Para você, essa atividade funciona como uma “válvula de escape” para se desligar das preocupações diárias?

Aaah, sim! Quando você está fazendo seu artesanato, você viaja. Você começa a fazer planos, porque você vê que é algo que você está fazendo que você pode vender, pode presentear. Por isso, você começar a planejar algumas coisas e acaba tirando o foco das outras coisas ruins, você começa a viver uma coisa boa.

O que você sente, no corpo e na mente, quando está totalmente imersa na atividade?

Como eu já falei, o artesanato é muito bom para a mente, mas para o corpo, dependendo do que você, vai fazer pode ser cansativo, porque existem vários tipos de artesanato: artesanato com madeira, artesanato com reciclagem, então, vai depender do que você vai fazer, mas eu acredito que sim, é muito bom para a mente. Como eu falei, é prazeroso pegar algo e construir algo, pegar um tecido e transformar em uma boneca ou pegar uma linha e bordar uma toalhinha. É algo que te deixa alegre, te deixa feliz… é prazeroso.

Você acredita que todo mundo nasce com um dom, ou isso é algo que a gente constrói?
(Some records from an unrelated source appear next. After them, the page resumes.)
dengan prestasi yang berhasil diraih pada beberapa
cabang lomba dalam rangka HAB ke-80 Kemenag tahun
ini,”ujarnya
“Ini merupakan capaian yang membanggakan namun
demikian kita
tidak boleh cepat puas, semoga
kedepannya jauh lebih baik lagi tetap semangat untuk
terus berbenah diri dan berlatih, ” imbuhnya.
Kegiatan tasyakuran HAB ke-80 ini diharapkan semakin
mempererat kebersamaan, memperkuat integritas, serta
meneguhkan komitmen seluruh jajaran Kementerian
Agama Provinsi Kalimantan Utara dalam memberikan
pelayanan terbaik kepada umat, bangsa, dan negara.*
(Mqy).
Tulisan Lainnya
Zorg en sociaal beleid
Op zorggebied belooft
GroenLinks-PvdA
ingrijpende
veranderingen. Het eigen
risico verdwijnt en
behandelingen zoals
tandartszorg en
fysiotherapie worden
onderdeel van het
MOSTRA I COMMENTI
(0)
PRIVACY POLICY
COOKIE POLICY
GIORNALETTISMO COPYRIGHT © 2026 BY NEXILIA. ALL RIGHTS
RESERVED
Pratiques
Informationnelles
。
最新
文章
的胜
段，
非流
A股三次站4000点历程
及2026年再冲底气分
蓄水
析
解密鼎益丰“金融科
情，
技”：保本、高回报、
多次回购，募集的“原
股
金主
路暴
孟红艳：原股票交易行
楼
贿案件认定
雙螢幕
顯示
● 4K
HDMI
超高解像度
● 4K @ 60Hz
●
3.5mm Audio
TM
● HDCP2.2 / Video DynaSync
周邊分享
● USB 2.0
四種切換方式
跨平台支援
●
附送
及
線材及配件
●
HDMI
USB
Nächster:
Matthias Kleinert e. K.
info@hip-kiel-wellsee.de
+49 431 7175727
Como as pessoas podem se descobrir nesse sentido?

A respeito dos dons, eu acho que todo mundo consegue. Não digo que é um dom, mas eu acho que quando você quer, você consegue, porque não é uma coisa que não tem como aprender, se a pessoa quiser ela aprende. Tem muitos meios hoje para aprender, principalmente a internet tem muitos vídeos sobre costura, sobre pintura etc. Hoje eu acredito que não só aprende mesmo se não se dedicar, mas não acredito que seja um dom, tem pessoas que se dedicam mais e pessoas que se dedicam menos.

Que conselho ou incentivo você daria para quem quer começar uma atividade como essa, mas ainda não teve coragem?

Eu acredito que a pessoa que não tem coragem está perdendo tempo, porque, como estou falando, às vezes ela pode de um simples artesanato ganhar dinheiro, ou ela pode presentear a mãe, presentear uma tia ou uma vó. Eu super-incentivo as pessoas a procurarem fazer algo sim, algo que traz prazer para suas vidas por meio do artesanato.